Le «feu de paille almoravide». Cette expression due à Gabriel Camps illustre une réalité qui est la rapidité à la fois de l’expansion et de l’effondrement des Almoravides.
Vers 1039-1049, dans l’extrême Ouest saharien, nomadisaient les Guddala (ou Djoddala), les Lamtuna (ou Lemtuna) et les Massufa, trois tribus berbères Sanhaja. Vers 1035, l’émir des Guddala, Yahia ben Ibrahim, fit le pèlerinage de La Mecque, et à Kairouan, sur le chemin du retour, il rencontra un pieux musulman du nom d’Abd Allah ben Yacin, originaire de la région de Sijilmassa, dans le Sud marocain.
Les deux hommes décidèrent de fonder, avec deux chefs lamtuna et sept notables guddala, une petite communauté religieuse (ou ribat) et guerrière. Comme ils portaient le voile, le litham, qui dissimulait la partie inférieure de leur visage, alors qu’une autre pièce d’étoffe leur couvrait la tête jusqu’au-dessus des yeux, ils furent désignés sous le nom de moulathimoun, c'est-à-dire les «Voilés», d’où le nom Almoravide.
Ces guerriers gagnèrent rapidement une réputation d’invincibilité. De fait, il ne leur fallut qu’une dizaine d’années, de 1042 à 1052, pour conquérir le Sahara occidental.
En 1056, conduits par Abou Bakr, un Lamtuna, ils s’emparèrent de toute la région du Tafilalet et de la ville de Sijilmassa, puis ils marchèrent vers l’Ouest atlantique. Bientôt, la puissance almoravide maîtrisa tout l’espace s’étendant du Sénégal au nord du Maroc.
En 1070, les Almoravides installèrent leur capitale à Marrakech et la même année, en raison d’un soulèvement de certaines tribus sahariennes, Abou Bakr retourna au désert, laissant à un cousin, Youssef ben Tachfin, le commandement des conquêtes du Nord. En 1072, il revint au Maroc avant de retourner définitivement vers le Sud où, en 1076, il conquit le Ghana.
Au même moment, dans Al-Andalus, où rien ne semblait pouvoir arrêter la reconquista chrétienne, il fut décidé de faire appel aux Almoravides. Au mois de juin 1086, les «Voilés» répondirent favorablement et en octobre 1086, les armées chrétiennes étaient battues. Le fondateur de la puissance almoravide, Youssef ben Tachfin, régna alors du Tage au Sénégal sur l’«Empire marocain des deux rives».
Composite, l’empire almoravide se trouva cependant très vite confronté à l’hostilité grandissante des populations rassemblées sous son autorité. L’Andalousie musulmane, riche et raffinée, supporta en effet mal la domination de ces Berbères sahariens puritains.

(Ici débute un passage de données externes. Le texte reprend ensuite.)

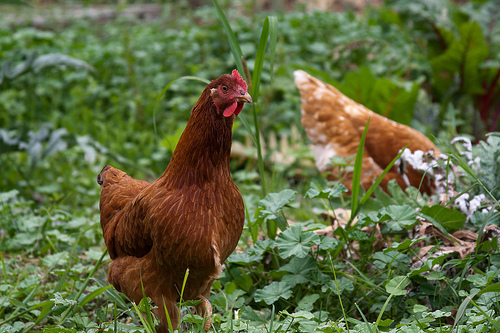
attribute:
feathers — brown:
[181, 164, 226, 222]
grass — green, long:
[1, 8, 484, 331]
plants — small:
[241, 139, 499, 326]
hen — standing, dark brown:
[89, 58, 261, 329]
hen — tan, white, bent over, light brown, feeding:
[282, 62, 467, 243]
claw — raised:
[196, 294, 222, 332]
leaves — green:
[267, 188, 497, 296]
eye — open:
[216, 82, 234, 97]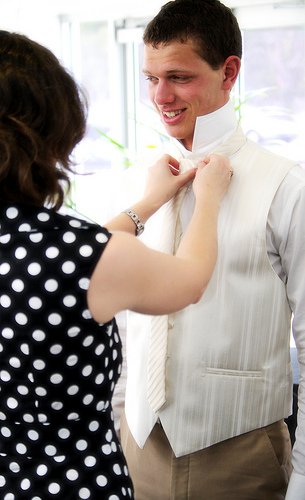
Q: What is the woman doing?
A: Tying the man's tie.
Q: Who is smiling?
A: The young man.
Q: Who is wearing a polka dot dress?
A: The woman.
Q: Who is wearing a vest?
A: The young man.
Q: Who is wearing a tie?
A: The young man.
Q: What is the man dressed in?
A: A white shirt.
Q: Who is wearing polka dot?
A: The woman.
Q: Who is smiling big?
A: The man.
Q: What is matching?
A: The vest and tie.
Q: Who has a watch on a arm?
A: The woman.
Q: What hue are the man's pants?
A: Khaki.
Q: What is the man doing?
A: Smiling.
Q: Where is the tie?
A: Around the man's neck.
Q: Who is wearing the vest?
A: The man.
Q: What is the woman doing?
A: Tying man's tie.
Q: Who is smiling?
A: The man.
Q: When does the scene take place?
A: During daytime.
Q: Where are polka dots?
A: On woman's dress.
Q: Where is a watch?
A: Around woman's left wrist.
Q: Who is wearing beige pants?
A: The guy.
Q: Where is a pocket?
A: On white vest.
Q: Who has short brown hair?
A: A man.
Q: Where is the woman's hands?
A: On man's tie.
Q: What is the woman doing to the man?
A: She is tying his tie.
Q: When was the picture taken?
A: Daytime.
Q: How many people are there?
A: Two.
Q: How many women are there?
A: One.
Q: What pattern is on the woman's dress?
A: Polka dots.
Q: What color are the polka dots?
A: White.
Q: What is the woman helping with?
A: A tie.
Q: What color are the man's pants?
A: Beige.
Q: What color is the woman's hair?
A: Brown.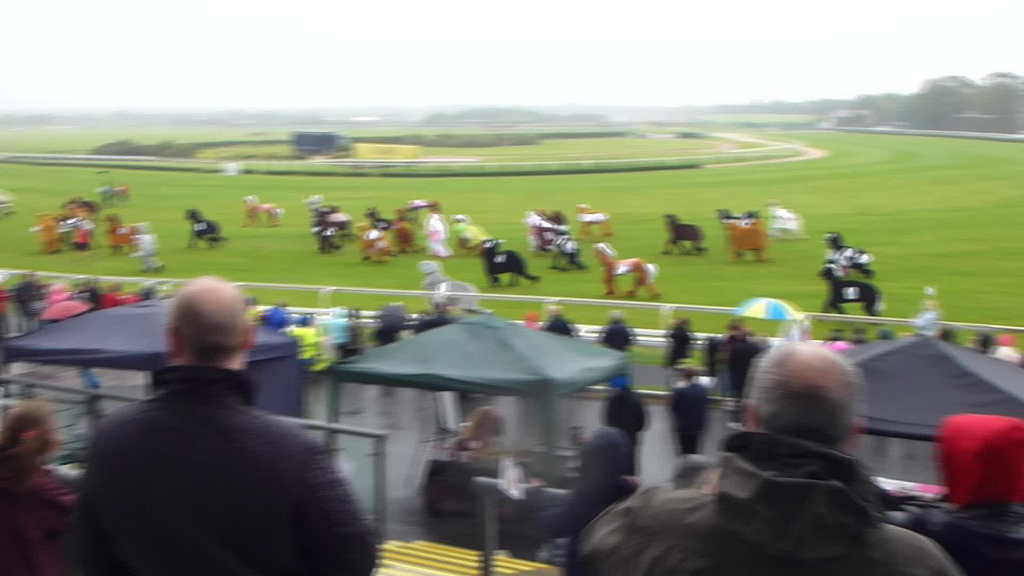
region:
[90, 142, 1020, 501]
this is a race track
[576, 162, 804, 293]
the track is grassy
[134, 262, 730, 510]
the people are gathered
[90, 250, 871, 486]
the people are watching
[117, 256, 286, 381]
the man is bald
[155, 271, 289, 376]
the head of a man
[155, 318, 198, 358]
the left ear of a man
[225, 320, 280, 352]
the right ear of a man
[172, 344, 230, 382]
the neck of a man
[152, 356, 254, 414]
the collar of a man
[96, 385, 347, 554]
the jacket of a man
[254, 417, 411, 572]
the right arm of a man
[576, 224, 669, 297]
a horse that is brown and white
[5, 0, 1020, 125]
a cloudy white sky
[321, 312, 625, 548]
a tent near a race track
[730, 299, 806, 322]
a yellow and turquoise umbrella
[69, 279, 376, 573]
a man in a black jacket at a track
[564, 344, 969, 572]
a man in a gray jacket near a track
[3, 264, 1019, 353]
a silver rail around a race track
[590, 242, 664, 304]
a light brown horse on the grass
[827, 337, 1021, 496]
a black tent near a track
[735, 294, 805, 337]
Blue and yellow umbrella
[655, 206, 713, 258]
Dark horse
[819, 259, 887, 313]
Dark horse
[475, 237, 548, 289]
Dark horse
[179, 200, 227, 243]
Dark horse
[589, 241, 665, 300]
Light brown horse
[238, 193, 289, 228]
Light brown horse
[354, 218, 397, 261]
Light brown horse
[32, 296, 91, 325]
Pink umbrella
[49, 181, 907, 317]
Horses are running in the grass.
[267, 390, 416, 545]
rail is grey color.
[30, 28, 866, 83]
Sky is white color.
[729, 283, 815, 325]
Umbrella is yellow and blue color.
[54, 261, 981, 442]
Tent is grey color.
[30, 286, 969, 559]
People are watching the horses.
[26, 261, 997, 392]
Fence is white color.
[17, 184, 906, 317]
bunch of horses on field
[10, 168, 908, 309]
bunch of horses on field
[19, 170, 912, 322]
bunch of horses on field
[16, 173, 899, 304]
bunch of horses on field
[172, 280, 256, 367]
person has a head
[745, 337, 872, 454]
person has a head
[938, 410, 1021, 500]
person has a head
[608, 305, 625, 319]
person has a headperson has a head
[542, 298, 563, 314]
person has a head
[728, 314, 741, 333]
person has a head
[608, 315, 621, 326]
person has a head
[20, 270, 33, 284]
person has a head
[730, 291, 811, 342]
The umbrella is blue and yellow.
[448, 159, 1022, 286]
The grass is green.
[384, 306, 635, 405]
The top of tent is green.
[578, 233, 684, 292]
Pony on the grass.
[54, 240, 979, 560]
the picture is blurry.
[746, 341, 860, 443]
Man hair is gray and white.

Quant aux Berbères de l’Atlas marocain, jamais réellement soumis, ils allaient bientôt se soulever contre eux.
La désintégration se fit en effet à la fois dans Al-Andalus et au Maroc. En quelques décennies, l’élan irrésistible qui avait conduit les Almoravides du désert jusqu’aux pieds des Pyrénées se relâcha, nombre de féodaux andalous qui ne supportaient plus le pouvoir des Almoravides n’hésitant pas à se rapprocher des princes chrétiens.
Le puritanisme religieux imposé à une Andalousie nostalgique de la culture raffinée du califat omeyyade se faisait de plus en plus pesant.
Les choses commencèrent à mal tourner pour les Almoravides quand, à partir de 1115, le roi d'Aragon, Alphonse Ier le Batailleur, aidé par de nombreux chevaliers français, multiplia les attaques contre les positions de l'Ebre et, le 1er décembre 1118, il parvint à faire capituler Saragosse, position avancée de l'islam au sud de l'Europe depuis plusieurs siècles. Au cours des mois suivants, le roi d'Aragon poussa son avantage vers le Sud.
A la fin de l'été 1125, Alphonse Ier le Batailleur lança un raid de plusieurs mois en terre musulmane. Les territoires de Valence, de Dénia et de Grenade furent ravagés et le 9 mars 1126, à Lucena, l'armée almoravide fut défaite par les Aragonais et les Français. Puis, Alphonse atteignit Malaga et mit le siège devant Grenade, quand une épidémie l'obligea à repartir vers le Nord.
L'empire almoravide était donc entré dans la phase de décomposition qui allait le conduire à sa chute.